- SUPPLIED TEXT
——————————
Integrating Apache Hive with Apache Spark and BIPDF version

Catalog operations

Short descriptions and the syntax of catalog operations, which include creating, dropping, and describing an Apache Hive database and table from Apache Spark, helps you write HWC API apps.

Three methods of executing catalog operations are supported: .sql (recommended), .execute() ( spark.datasource.hive.warehouse.read.jdbc.mode = client), or .executeQuery() for backward compatibility in LLAP mode.

  • Set the current database for unqualified Hive table references

    hive.setDatabase(<database>)

  • Execute a catalog operation and return a DataFrame

    hive.execute("describe extended web_sales").show()

  • Show databases

    hive.showDatabases().show(100)

  • Show tables for the current database

    hive.showTables().show(100)

  • Describe a table

    hive.describeTable(<table_name>).show(100)

  • Create a database

    hive.createDatabase(<database_name>,<ifNotExists>)

  • Create an ORC table

    hive.createTable("web_sales").ifNotExists().column("sold_time_sk", "bigint").column("ws_ship_date_sk", "bigint").create()

    See the CreateTableBuilder interface section below for additional table creation options. You can also create Hive tables using hive.executeUpdate.

  • Drop a database

    hive.dropDatabase(<databaseName>, <ifExists>, <useCascade>)

  • Drop a table

    hive.dropTable(<tableName>, <ifExists>, <usePurge>)
——————————
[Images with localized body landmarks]
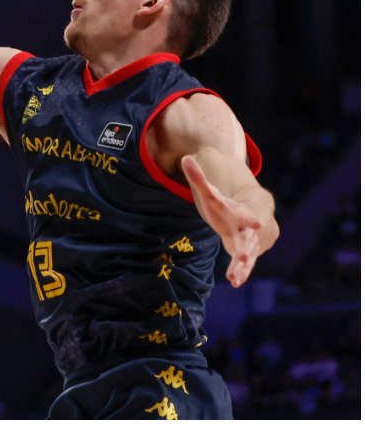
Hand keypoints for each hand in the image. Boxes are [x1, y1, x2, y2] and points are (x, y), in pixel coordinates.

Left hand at [181, 155, 261, 287]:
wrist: (254, 213)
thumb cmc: (228, 204)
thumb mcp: (211, 192)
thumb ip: (198, 177)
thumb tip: (184, 158)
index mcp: (239, 212)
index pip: (244, 215)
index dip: (249, 219)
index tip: (256, 224)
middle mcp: (247, 228)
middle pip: (248, 238)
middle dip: (247, 246)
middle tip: (245, 254)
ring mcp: (248, 241)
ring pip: (247, 254)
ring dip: (242, 265)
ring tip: (236, 275)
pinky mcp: (247, 253)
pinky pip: (246, 265)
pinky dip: (241, 273)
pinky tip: (235, 282)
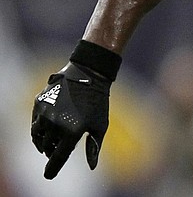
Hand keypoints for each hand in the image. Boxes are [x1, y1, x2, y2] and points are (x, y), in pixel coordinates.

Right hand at [31, 62, 111, 178]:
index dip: (52, 169)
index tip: (49, 175)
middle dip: (51, 151)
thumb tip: (92, 167)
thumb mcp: (100, 124)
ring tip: (53, 140)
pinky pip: (35, 122)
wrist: (88, 74)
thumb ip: (94, 147)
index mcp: (73, 131)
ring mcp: (45, 113)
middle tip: (58, 149)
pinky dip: (40, 128)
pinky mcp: (39, 103)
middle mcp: (56, 123)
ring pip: (38, 136)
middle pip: (47, 148)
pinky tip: (49, 127)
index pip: (58, 158)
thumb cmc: (98, 101)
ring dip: (44, 141)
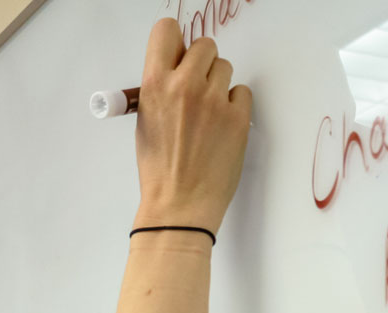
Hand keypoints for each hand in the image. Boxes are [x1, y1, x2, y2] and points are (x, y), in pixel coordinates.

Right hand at [132, 19, 252, 237]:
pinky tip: (222, 126)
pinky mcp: (238, 117)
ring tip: (208, 114)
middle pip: (205, 45)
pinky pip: (242, 92)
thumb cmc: (159, 169)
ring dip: (218, 84)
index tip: (179, 53)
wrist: (179, 205)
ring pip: (225, 67)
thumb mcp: (145, 121)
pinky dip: (234, 105)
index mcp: (155, 85)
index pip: (167, 31)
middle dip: (202, 63)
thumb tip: (177, 66)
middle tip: (197, 88)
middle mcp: (185, 86)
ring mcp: (214, 101)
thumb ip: (161, 88)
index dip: (175, 41)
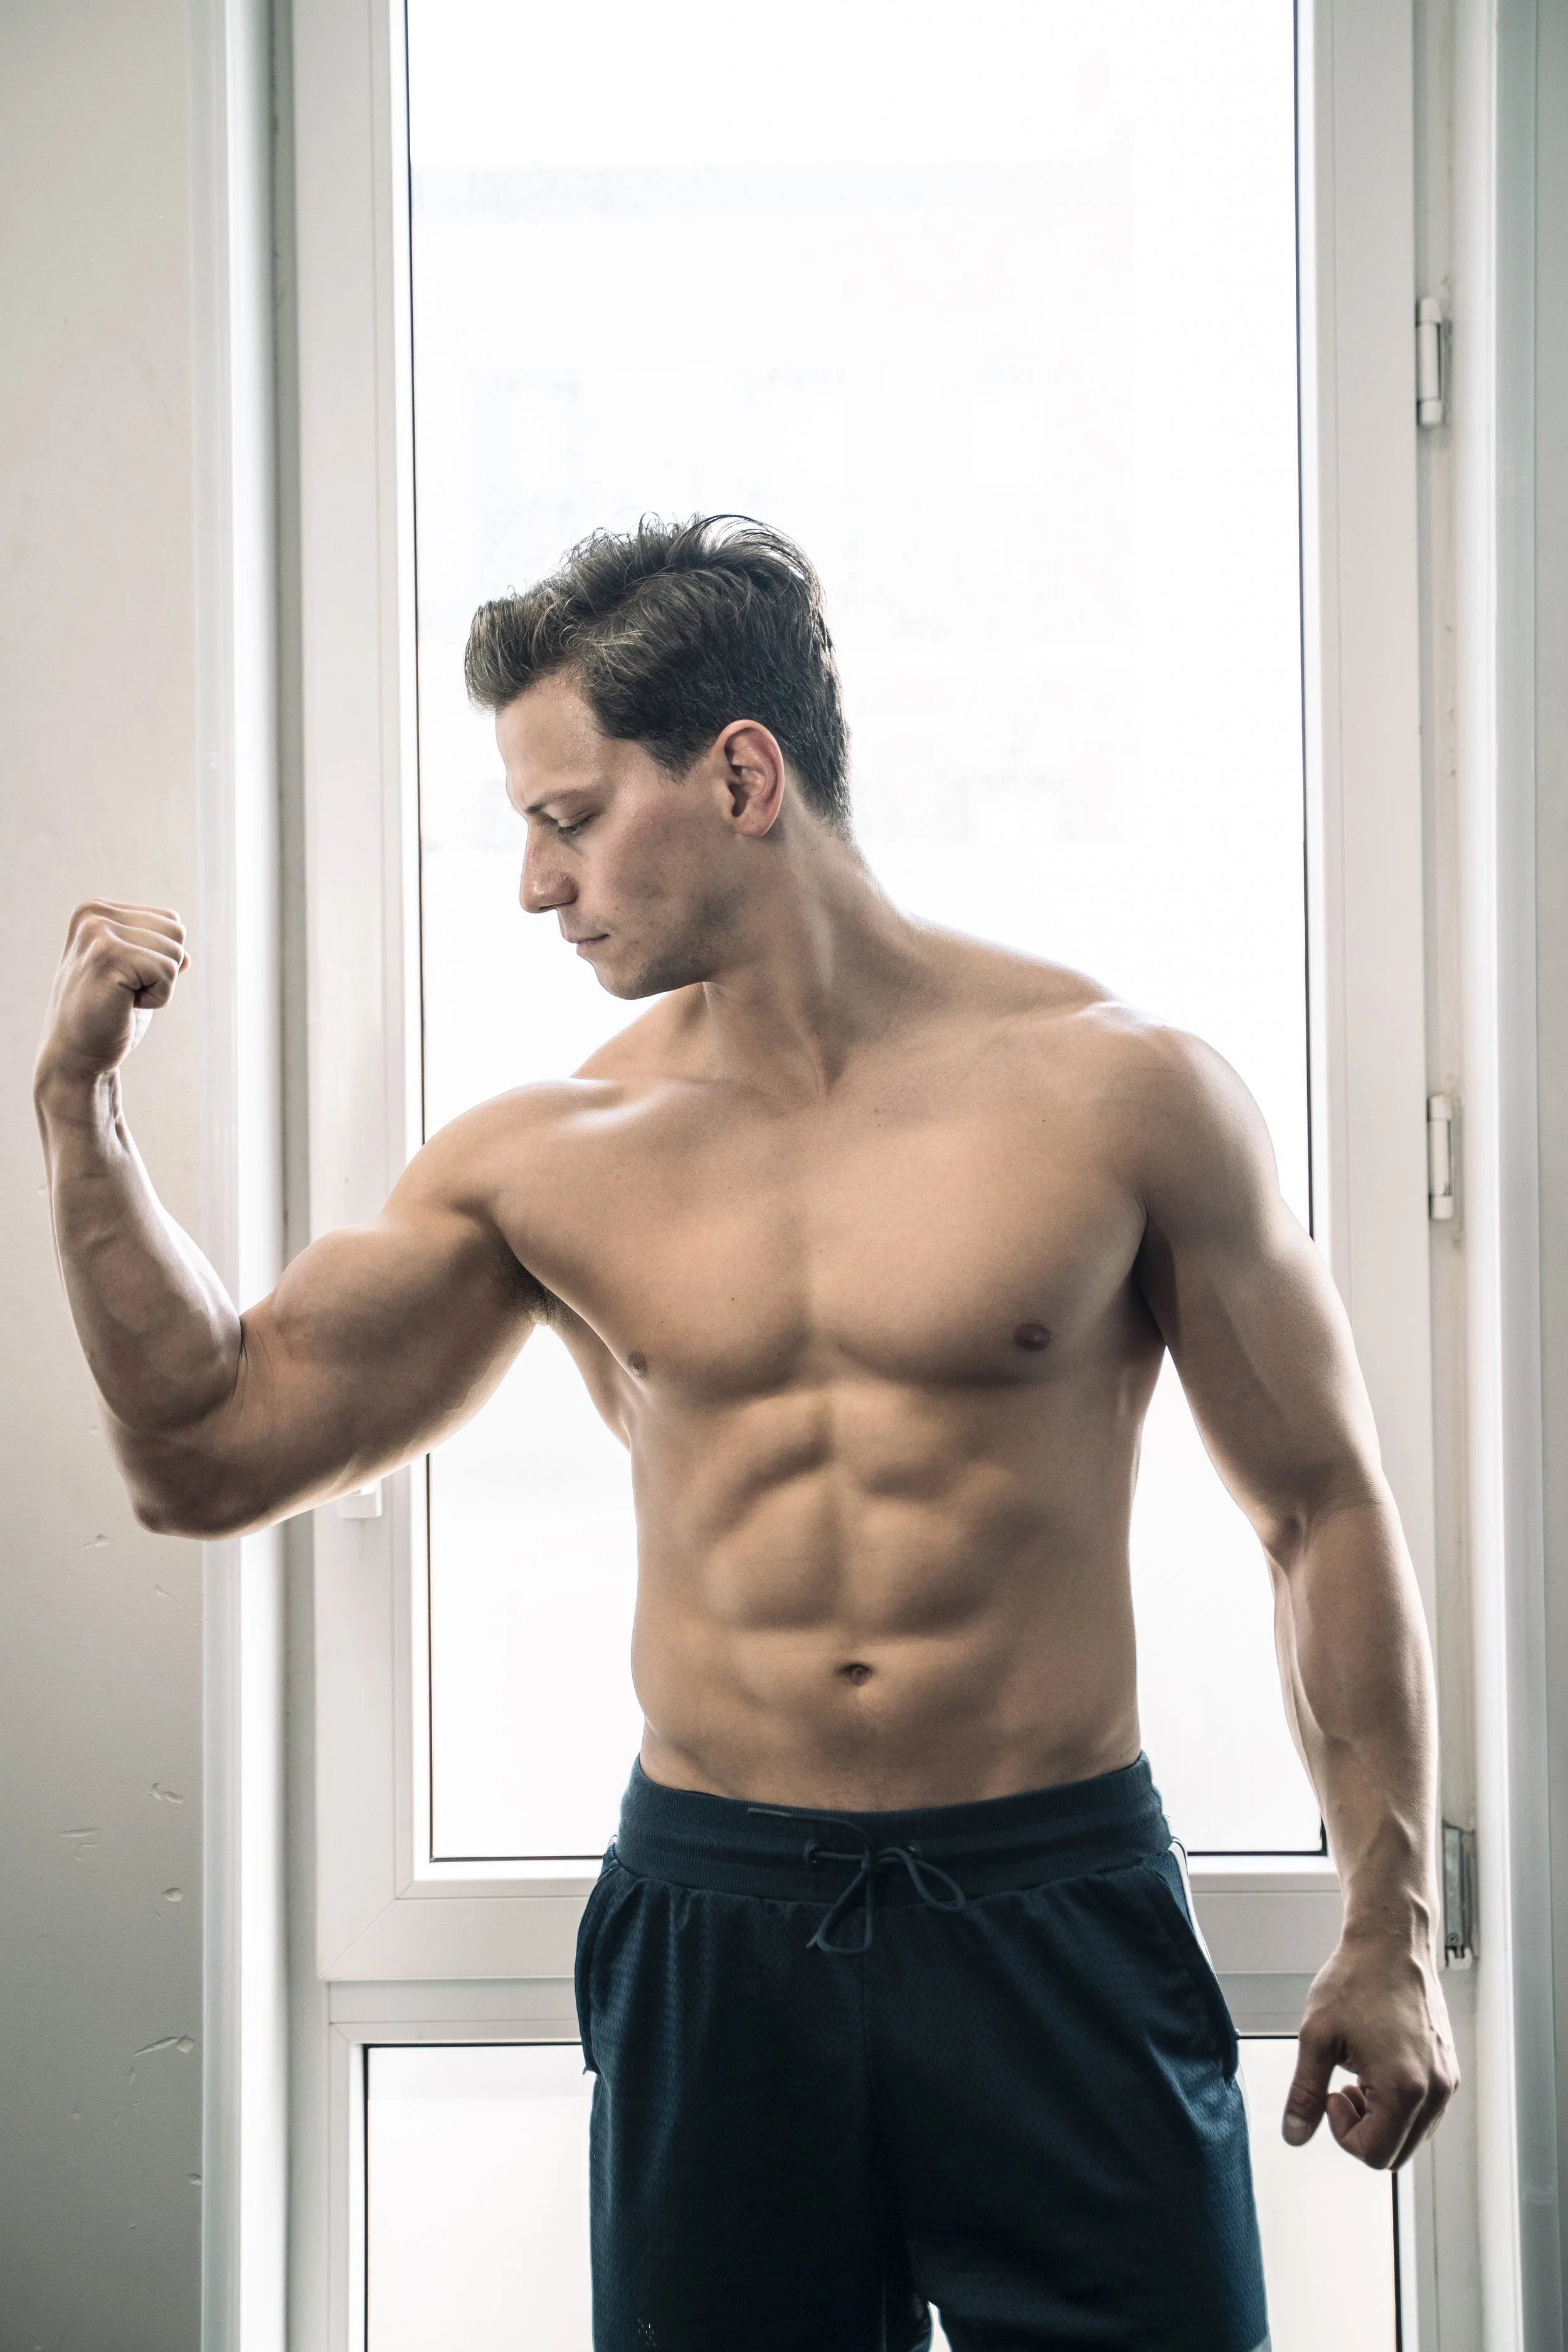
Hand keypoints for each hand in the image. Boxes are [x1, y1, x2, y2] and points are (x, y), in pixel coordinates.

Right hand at [34, 901, 189, 1095]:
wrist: (77, 1055)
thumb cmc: (107, 1015)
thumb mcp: (132, 973)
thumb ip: (153, 952)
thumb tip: (186, 957)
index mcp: (96, 910)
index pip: (170, 921)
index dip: (160, 959)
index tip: (126, 980)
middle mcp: (93, 915)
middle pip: (176, 932)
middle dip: (164, 970)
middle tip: (126, 992)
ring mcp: (97, 933)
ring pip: (175, 952)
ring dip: (160, 985)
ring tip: (124, 999)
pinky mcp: (107, 956)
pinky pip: (167, 971)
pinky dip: (158, 998)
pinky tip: (126, 1006)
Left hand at [1283, 1928, 1457, 2167]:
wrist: (1390, 1942)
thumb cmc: (1357, 1979)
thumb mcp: (1317, 2037)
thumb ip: (1305, 2093)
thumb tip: (1294, 2134)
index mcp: (1404, 2088)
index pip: (1375, 2155)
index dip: (1343, 2134)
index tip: (1331, 2095)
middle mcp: (1434, 2090)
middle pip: (1396, 2153)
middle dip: (1362, 2131)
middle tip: (1342, 2090)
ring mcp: (1446, 2080)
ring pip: (1412, 2135)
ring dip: (1381, 2119)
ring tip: (1359, 2074)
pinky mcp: (1448, 2069)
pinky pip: (1425, 2112)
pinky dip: (1398, 2105)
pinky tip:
——————————
- WHAT IS NEEDED
Do these statements agree with the catalog operations text above? For each one, answer yes or no and quote the deciding words of the text. (a) Of the supported ways to run catalog operations, .sql is the recommended one. (b) The hive.showTables() call lists tables from every database. (c) The call for dropping a table takes an option for purging.

- SOLUTION
(a) Yes: ".sql (recommended)"
(b) No: "Show tables for the current database"
(c) Yes: "hive.dropTable(<tableName>, <ifExists>, <usePurge>)"